I went to the New Museum prepared to hate this show. I expected it to be all bluster and cleverness, lacking a heart or conscience. I had read an Urs Fischer profile in the New Yorker a few months ago, and was completely unimpressed with the idea of an artist grabbing up fistfulls of clay, squishing it around for a second or two, and then casting these turds into giant aluminum sculptures. What is the point? It just seemed like an exercise in shameless art world ego.
This was the entry point of the exhibit for me and I was startled by the effective application of one simple rule: SIZE makes a DIFFERENCE. I had imagined these clay blobs as a few feet tall, maybe human-scale, and was unprepared for their sheer immensity. They towered over us, like fat cartoon walruses or bulbous whales, threatening and comical at the same time. These sculptures are preposterous and extravagant, quite delightful really, and their power was all because of a shift in scale. Every once in a while you’d see a bit the artist’s finger print, larger than your face, while the visible seams in the metal alluded to the industrial casting process.

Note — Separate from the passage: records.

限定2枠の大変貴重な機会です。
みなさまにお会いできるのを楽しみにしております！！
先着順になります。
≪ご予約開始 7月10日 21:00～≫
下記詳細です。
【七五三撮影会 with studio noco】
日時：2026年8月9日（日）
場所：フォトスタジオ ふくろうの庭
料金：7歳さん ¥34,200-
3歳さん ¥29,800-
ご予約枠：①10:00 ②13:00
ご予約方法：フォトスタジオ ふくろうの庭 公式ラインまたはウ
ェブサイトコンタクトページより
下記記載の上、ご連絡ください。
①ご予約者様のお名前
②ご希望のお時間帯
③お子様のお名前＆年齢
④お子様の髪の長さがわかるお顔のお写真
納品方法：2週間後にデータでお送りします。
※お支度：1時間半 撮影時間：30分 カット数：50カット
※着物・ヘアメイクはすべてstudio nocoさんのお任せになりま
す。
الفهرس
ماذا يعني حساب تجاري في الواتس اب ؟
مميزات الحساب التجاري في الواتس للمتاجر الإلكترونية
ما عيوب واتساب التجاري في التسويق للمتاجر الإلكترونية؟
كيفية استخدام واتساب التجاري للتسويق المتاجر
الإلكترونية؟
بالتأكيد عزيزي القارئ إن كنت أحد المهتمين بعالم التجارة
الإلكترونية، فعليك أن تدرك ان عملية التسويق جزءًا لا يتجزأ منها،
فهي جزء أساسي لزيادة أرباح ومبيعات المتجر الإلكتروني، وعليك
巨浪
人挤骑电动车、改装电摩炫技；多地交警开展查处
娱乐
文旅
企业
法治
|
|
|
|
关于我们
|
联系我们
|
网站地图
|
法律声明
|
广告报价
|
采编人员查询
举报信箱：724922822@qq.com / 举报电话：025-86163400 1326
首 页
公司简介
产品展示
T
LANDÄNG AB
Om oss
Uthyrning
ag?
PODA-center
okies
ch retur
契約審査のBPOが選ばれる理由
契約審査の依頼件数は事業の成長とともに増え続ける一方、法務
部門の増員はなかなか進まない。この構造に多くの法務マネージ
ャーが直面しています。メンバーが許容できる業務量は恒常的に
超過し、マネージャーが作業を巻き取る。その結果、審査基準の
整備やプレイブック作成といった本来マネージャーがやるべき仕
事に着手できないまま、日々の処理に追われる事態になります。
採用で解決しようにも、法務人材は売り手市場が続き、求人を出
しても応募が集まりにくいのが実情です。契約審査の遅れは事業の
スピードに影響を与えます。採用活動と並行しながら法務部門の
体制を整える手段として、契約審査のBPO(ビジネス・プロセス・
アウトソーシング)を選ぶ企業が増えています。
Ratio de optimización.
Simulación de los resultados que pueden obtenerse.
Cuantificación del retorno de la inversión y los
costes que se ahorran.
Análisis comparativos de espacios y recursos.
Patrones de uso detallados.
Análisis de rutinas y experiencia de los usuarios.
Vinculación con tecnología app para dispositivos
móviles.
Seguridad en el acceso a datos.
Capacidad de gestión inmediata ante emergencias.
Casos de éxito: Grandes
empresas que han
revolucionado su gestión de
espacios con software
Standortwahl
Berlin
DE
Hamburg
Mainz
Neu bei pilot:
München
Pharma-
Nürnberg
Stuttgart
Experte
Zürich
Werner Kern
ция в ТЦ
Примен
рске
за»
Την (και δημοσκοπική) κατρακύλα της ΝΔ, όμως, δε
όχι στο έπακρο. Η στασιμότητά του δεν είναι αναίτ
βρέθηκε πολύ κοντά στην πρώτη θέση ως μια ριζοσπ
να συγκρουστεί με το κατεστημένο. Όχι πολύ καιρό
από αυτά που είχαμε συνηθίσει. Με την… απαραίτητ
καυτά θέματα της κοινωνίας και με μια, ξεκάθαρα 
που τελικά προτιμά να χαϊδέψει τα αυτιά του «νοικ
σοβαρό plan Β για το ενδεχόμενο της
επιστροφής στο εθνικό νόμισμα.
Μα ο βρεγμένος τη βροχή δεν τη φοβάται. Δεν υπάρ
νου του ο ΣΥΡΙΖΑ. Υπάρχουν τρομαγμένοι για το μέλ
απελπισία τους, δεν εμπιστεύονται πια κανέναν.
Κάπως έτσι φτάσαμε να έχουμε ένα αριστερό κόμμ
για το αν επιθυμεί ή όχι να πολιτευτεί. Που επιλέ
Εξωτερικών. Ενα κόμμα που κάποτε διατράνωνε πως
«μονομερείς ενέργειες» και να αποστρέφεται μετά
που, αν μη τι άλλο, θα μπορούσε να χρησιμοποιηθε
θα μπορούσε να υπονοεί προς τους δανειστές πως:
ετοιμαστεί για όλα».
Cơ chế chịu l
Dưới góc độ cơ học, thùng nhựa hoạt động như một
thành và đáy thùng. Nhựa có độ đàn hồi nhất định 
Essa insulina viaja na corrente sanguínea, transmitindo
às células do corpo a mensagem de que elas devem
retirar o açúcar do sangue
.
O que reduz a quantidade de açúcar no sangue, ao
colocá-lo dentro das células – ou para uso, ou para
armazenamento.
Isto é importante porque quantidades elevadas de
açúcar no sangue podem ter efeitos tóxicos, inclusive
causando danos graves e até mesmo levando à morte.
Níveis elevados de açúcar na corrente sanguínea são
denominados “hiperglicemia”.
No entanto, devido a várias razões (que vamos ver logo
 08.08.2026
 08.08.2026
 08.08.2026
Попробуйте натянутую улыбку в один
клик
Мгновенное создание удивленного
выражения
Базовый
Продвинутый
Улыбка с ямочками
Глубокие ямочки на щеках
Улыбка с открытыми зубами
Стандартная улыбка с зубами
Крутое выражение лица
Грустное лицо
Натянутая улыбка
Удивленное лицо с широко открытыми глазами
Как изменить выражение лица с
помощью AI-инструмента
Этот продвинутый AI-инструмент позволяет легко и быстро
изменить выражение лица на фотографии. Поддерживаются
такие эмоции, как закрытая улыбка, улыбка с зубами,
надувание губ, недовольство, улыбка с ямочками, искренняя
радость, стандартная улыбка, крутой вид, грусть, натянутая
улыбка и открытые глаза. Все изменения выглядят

The other piece I almost missed in this first gallery is titled ‘The Lock’ (pictured below). On first impression, it looks like a lumpy Claes Oldenburg fragment. So what? Made of cast polyurethane, steel pipes, and electromagnets, this sculpture appears to be part of a public bus with a round pink cake levitating in the air over the seat and a white gym bag attached to the wall. 
Spoiler Alert: Finally, we figured it out, after reading the wall plaques, which looked strange, too. The entire room was a site specific trompe l’oeil environment. Fischer had photographed every square inch of the walls, then reprinted these as wallpaper, which then covered the same walls and ceiling. In the photo below you can see it – the actual exit sign over top of the photographed one, the actual round air vent over the photographed one. Every wall plaque, fire alarm, and molding were all there, twice but overlapping, creating a disjointed and subtle image of the architecture itself. 
Last, we ventured down to the second floor, for the installation called Service à la française (2009) – which, according to the New Museum is “Fischer’s most ambitious work to date— a technical tour de force that required more than 25,000 photographs and over twelve tons of steel.”
More than fifty chrome boxes occupy the gallery, creating a maze of mirrored cubes, each with a 3-D depiction of a random object. The artist silkscreened the images onto the mirrors, some actual sized and others larger than life, and the effect is dizzying, yet friendly at the same time.
These boxes are banal and cheeky, odd and mysterious. As you gaze around the room, your eyes put it all together like a collage. You can’t really focus on any one thing, but the overall experience is an optical puzzle and feels nice on the eyes. The museum describes it as “simultaneously immaterial and hyperreal,” which is, actually, a fair assessment.

I wasn’t sure if I wanted to shell out the twelve bucks to see this awkward and eccentric maze of oddities, but in the end, I am glad that I did.